Could you render the part of the records that opens with the line containing "Combined, what portion" and runs through the end of the records as a JSON list of strings, one string per line, with blank lines and the pictures left out?
# # # # #
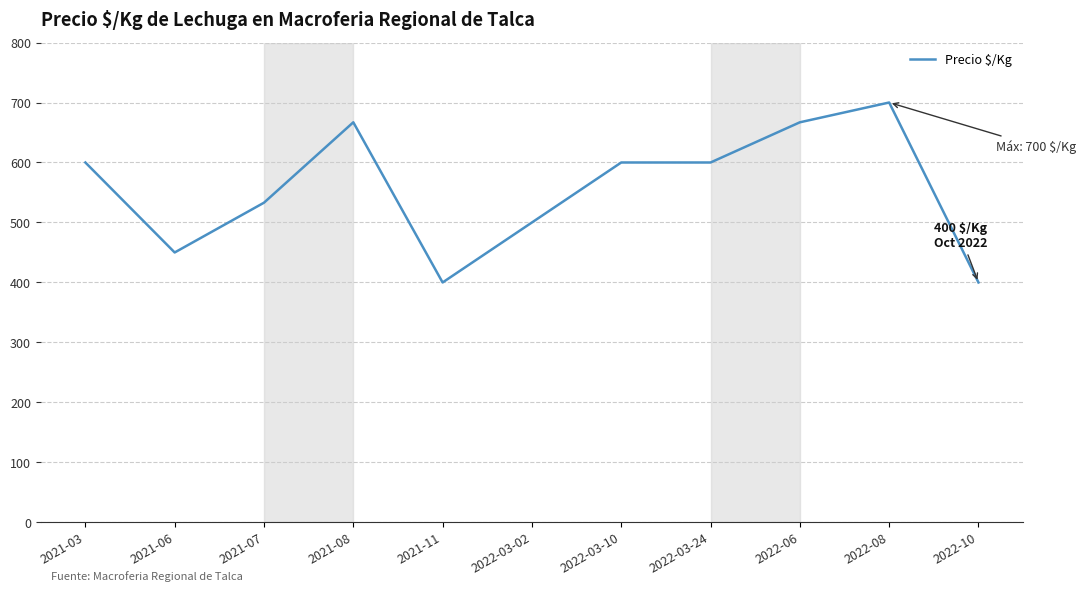

Reading left to right, extract all data points from this chart.

2021-03=600	2021-06=450	2021-07=533	2021-08=667	2021-11=400	2022-03-02=500	2022-03-10=600	2022-03-24=600	2022-06=667	2022-08=700	2022-10=400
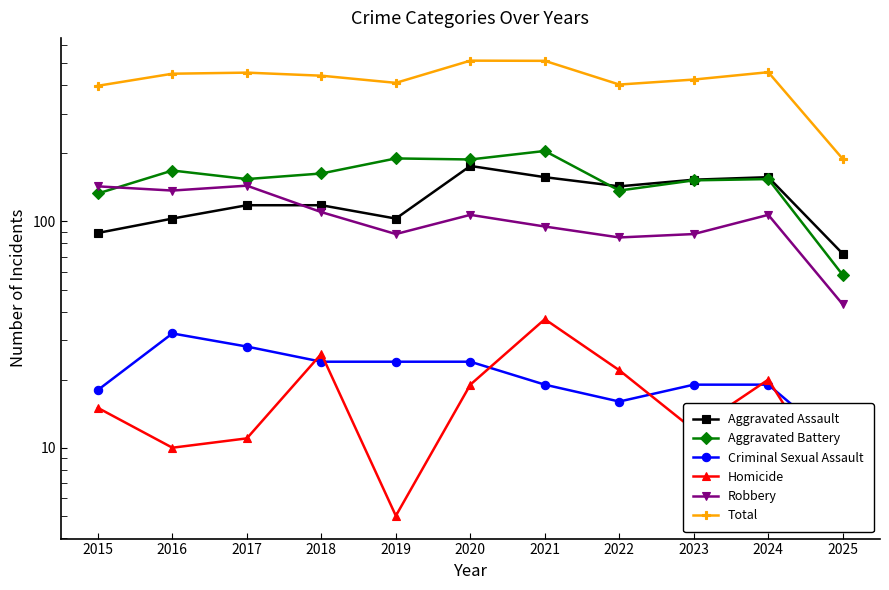

Which series has the widest spread of values?

Total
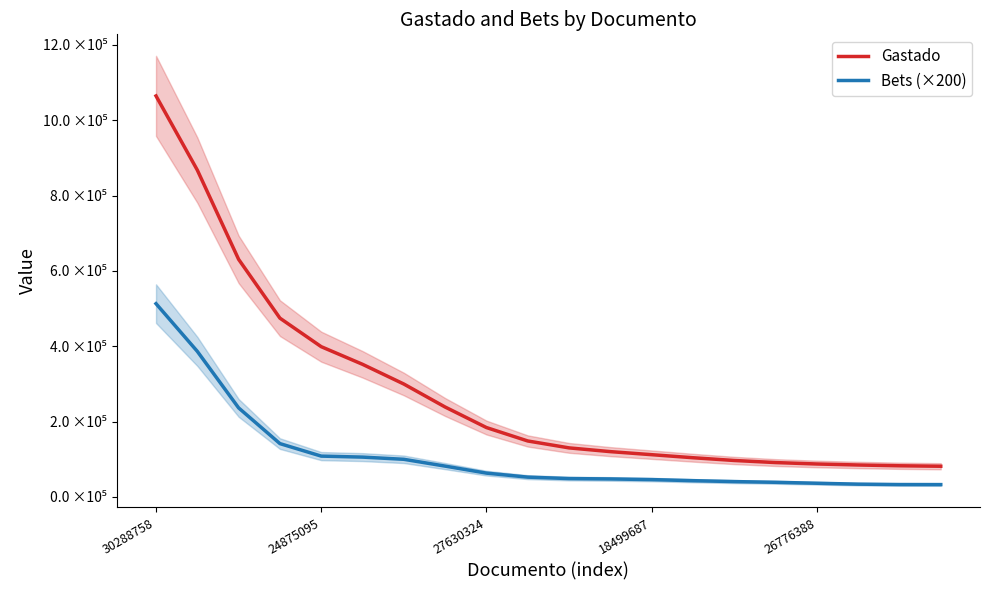

Read the Bets (×200) value at 14.

40646.8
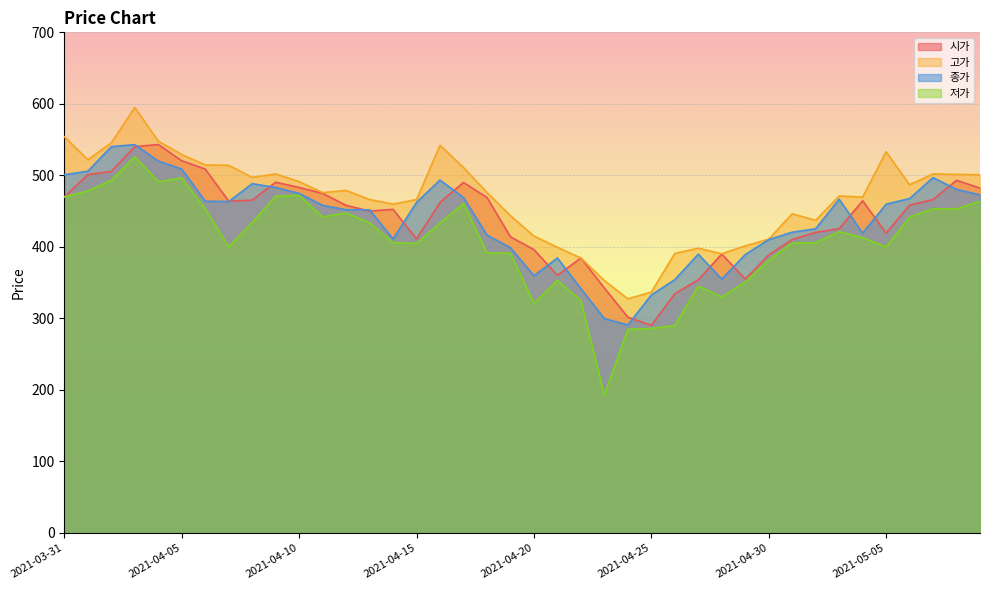

The value of 종가 at 2021-04-19 is 398.9. True or false?

True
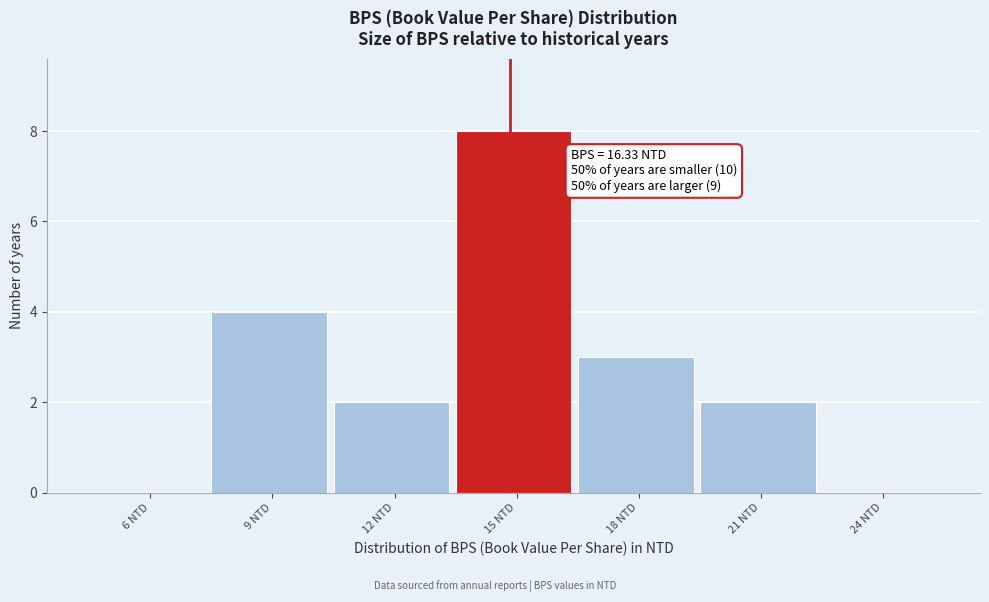

Reading left to right, what are all the values shown in this chart?

6 NTD=0	9 NTD=4	12 NTD=2	15 NTD=8	18 NTD=3	21 NTD=2	24 NTD=0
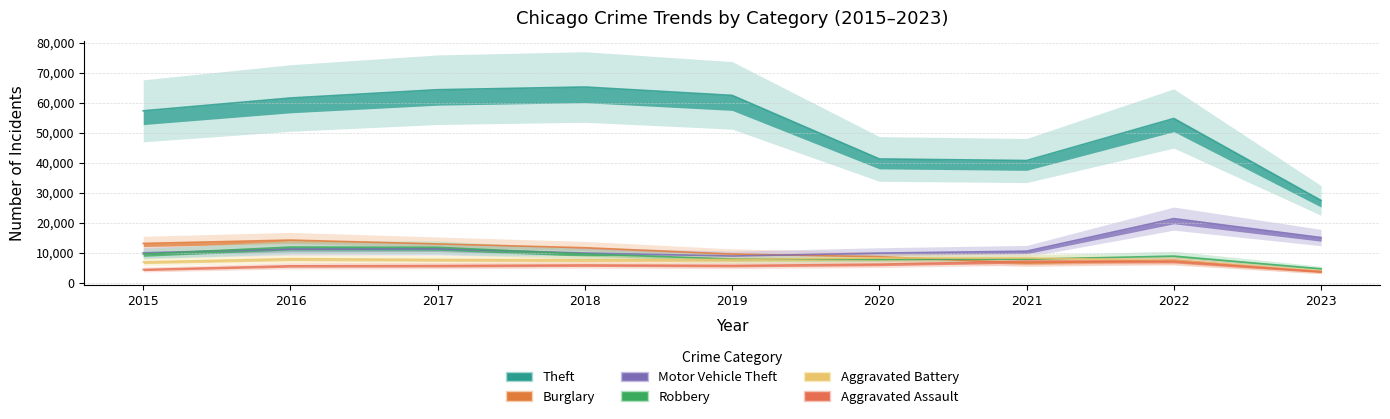

List the series in order of their peak value, lowest first.

Aggravated Assault, Aggravated Battery, Robbery, Burglary, Motor Vehicle Theft, Theft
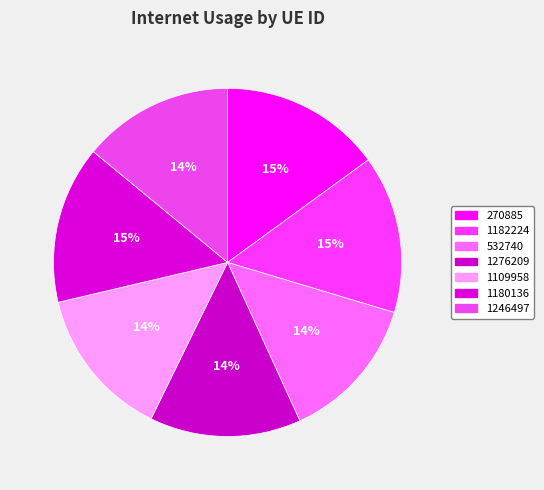

Combined, what portion of the pie is 1109958 and 1180136?

28.7%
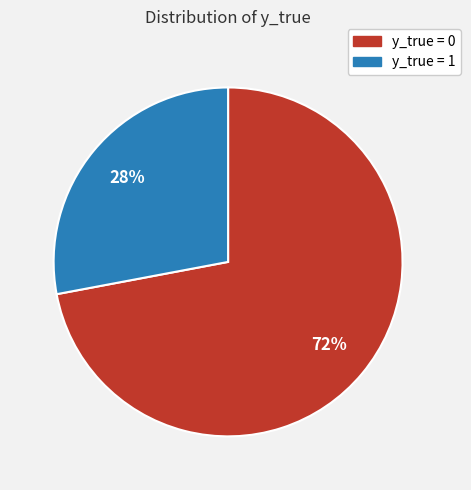

To the nearest percent, what is the average slice percentage?

50%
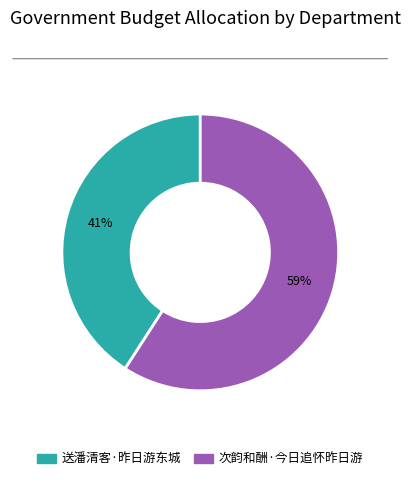

Is it true that 次韵和酬·今日追怀昨日游 is 59% of the pie?

True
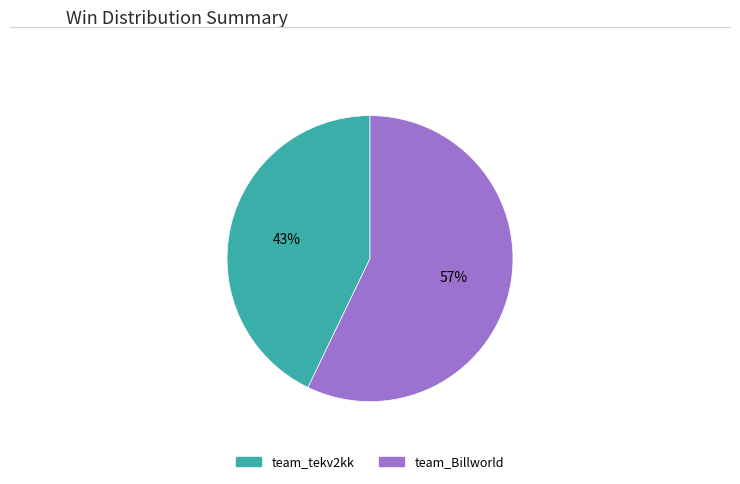

True or false: team_tekv2kk accounts for 43% of the total.

True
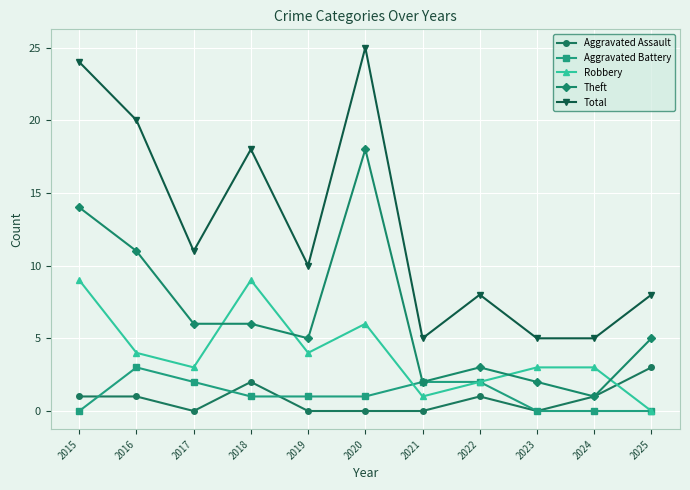

What are all the series names shown in the legend?

Aggravated Assault, Aggravated Battery, Robbery, Theft, Total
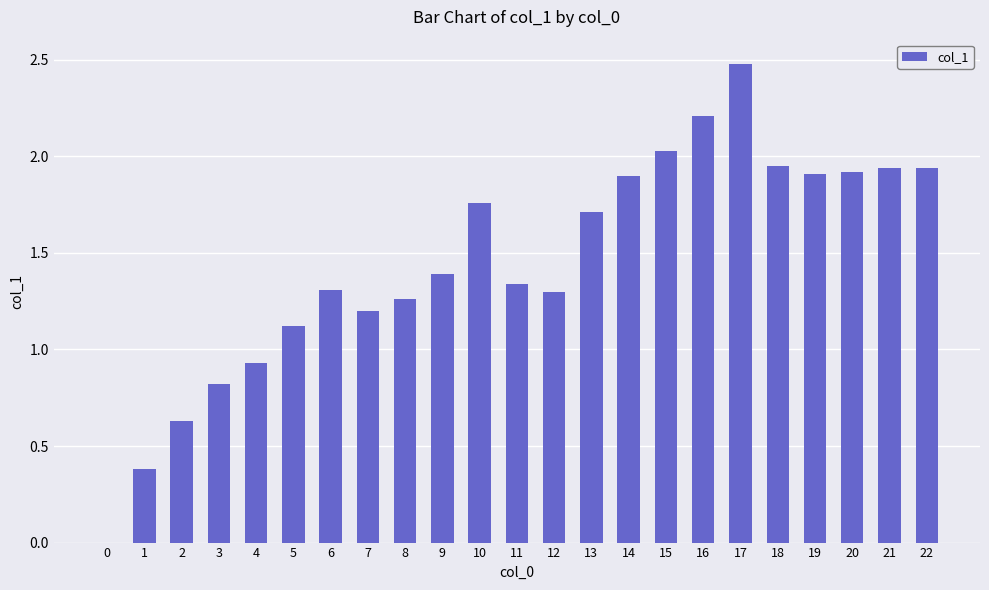

True or false: the data shows 1.3 at 11.

True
# # # # #
EXERCISE RESPONSE:
[
  "Combined, what portion of the pie is 1109958 and 1180136?",
  "28.7%",
  "To the nearest percent, what is the average slice percentage?",
  "50%",
  "Is it true that 次韵和酬·今日追怀昨日游 is 59% of the pie?",
  "True",
  "True or false: team_tekv2kk accounts for 43% of the total.",
  "True",
  "What are all the series names shown in the legend?",
  "Aggravated Assault, Aggravated Battery, Robbery, Theft, Total",
  "True or false: the data shows 1.3 at 11.",
  "True"
]